Can icebergs solve the looming water crisis?
Giles Foden's most recent novel, Turbulence, begins with an improbable scene. It is January 1980 and Henry Meadows is aboard Habbakuk, a large ocean-going vessel, as it tiptoes past Bouvet Island in the South Atlantic.
Habbakuk is no ordinary ship. Rather, it is an experimental craft that pushes the boundaries of possibility. It is made almost entirely from ice hewn from the "fringed white veil" of Antarctica and bound for the kingdom of Saudi Arabia, where its precious cargo will eventually be reprocessed into drinking water.
This is fanciful stuff, the words of a clever fiction writer - Foden's other work includes The Last King of Scotland, the hugely popular book and film - operating at the limits of science and historical fiction. Surely though, it is nothing more than that.
Well, not exactly. There is a historical precedent. The notion of an ice ship had been envisaged a generation earlier, by Allied scientists during the Second World War, as a primitive but enormous aircraft carrier - more than 600 metres long or close to twice the length of the nuclear-powered American supercarriers of the modern era. Winston Churchill had even funded the development of three small prototypes, code-named Habbakuk (Foden knows his history, of course) and the logic appeared sound: icebergs were in plentiful supply and hardy enough to withstand persistent enemy fire. Further development stalled when funds dried up and the principal battleground of the conflict stopped being the swell of the North Atlantic.
There is a contemporary equivalent too. Indeed, 30 years later, Georges Mougin picked up the baton dropped during the Second World War. He has been running with it ever since.
Mougin, a French-Canadian engineer, has devoted his career to the notion that one could use icebergs to help supply fresh water to water-poor countries. To this end, he spent the late Seventies in the employment of Prince Mohammed Al Faisal of Saudi Arabia, exploring the possibility of moving ice caps from the Antarctic to the kingdom. That project would eventually fail, like Habbakuk, when investment melted away.
Two years ago, Mougin teamed up with Dassault Systemes, a technology company with headquarters in northern France. Dassault provides three-dimensional, computer-aided design and modelling software to a range of industries. The partnership is good at both ends of the deal: Dassault, whose clients include Boeing and Nasa, gets to show that even a corporate giant can care about the future of the planet, while Mougin was finally able to test his theories in the real world of virtual reality.

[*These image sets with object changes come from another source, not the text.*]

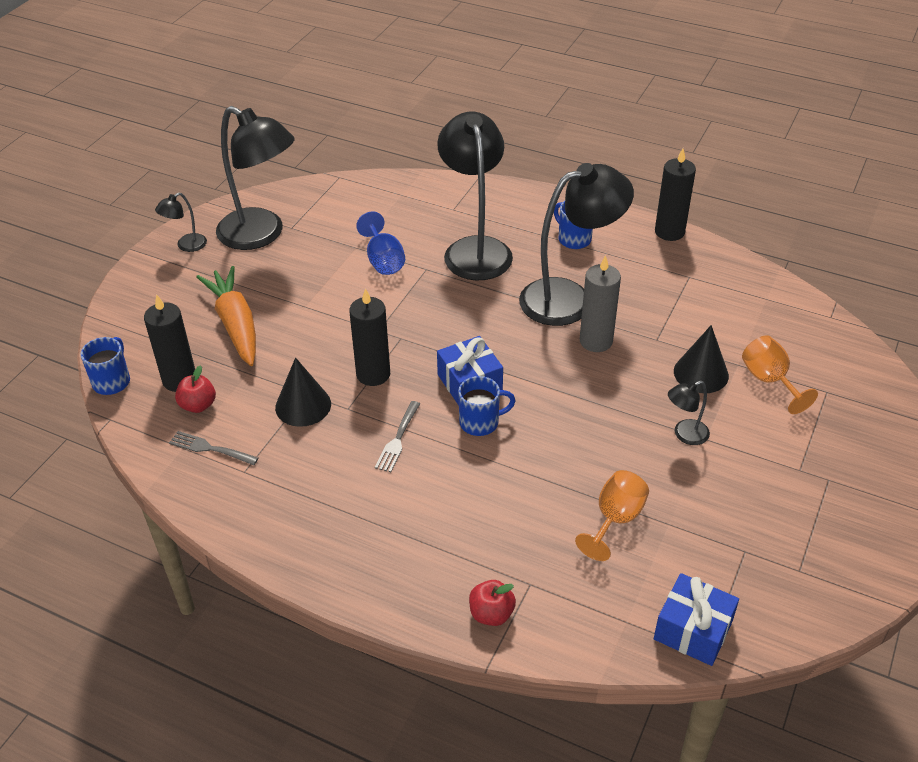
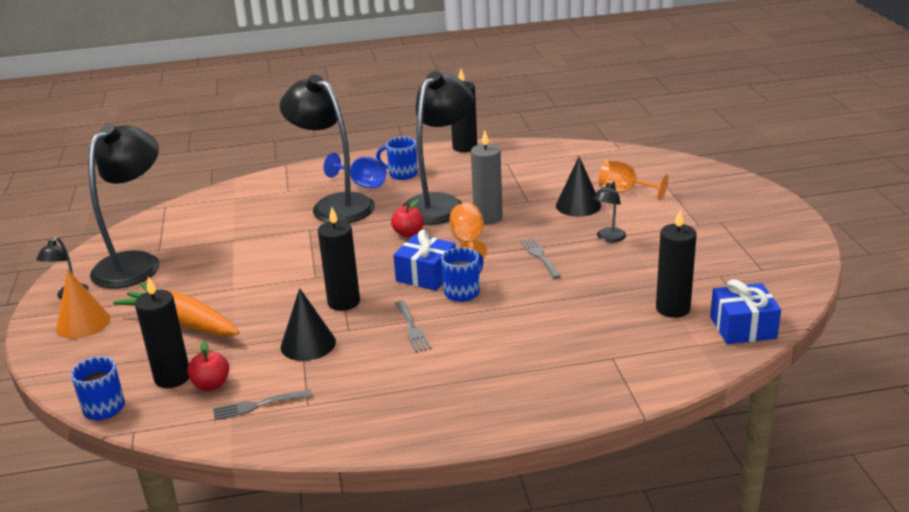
camera: 35 degrees left, 15 degrees down
black lamp [216,106,295,250] -> black lamp turned 60 degrees counterclockwise [88,124,160,288]
blue goblet [356,212,405,275] -> blue goblet moved to [324,153,386,188]
red apple [469,580,516,626] -> red apple moved to [391,199,424,237]
orange goblet [575,470,649,561] -> orange goblet moved to [449,203,487,259]
none -> orange cone [56,270,110,339]
none -> grey fork [521,238,561,279]
none -> black candle [656,210,697,318]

The results are startling. The research team created a digital rendering of a 10-million tonne iceberg (around 100 times the size of that modern US supercarrier) and using a virtual lasso fashioned from imagined hi-tech textiles, dragged their iceberg from Canada to the Canary Islands using a high-powered tugboat. The journey took the hard drives of Dassault's computers just 20 weeks to complete and, here's the interesting bit, around 60 per cent of the ice cap survived the simulated journey.
This is interesting, in part because if all of the icebergs that naturally dissolve into the sea every year were successfully harvested into drinking water, then their output would nearly match annual global demand. A word of caution though, and that word is "if".
Furthermore, computer simulation is nothing more than that. Simply, any one of us can drive a car at 200 miles an hour using a games console in the comfort of our homes, but that does not mean we are equipped to do so on the open road.
Nevertheless, only the most uncharitable would not applaud Mougin for his persistence and Dassault for its technology. That said, it's hard to believe the numbers associated with developing a suitable supertug, harvesting the crop efficiently and then dragging it across an inhospitable ocean, will ever really stack up in the cold light of an icy Atlantic day.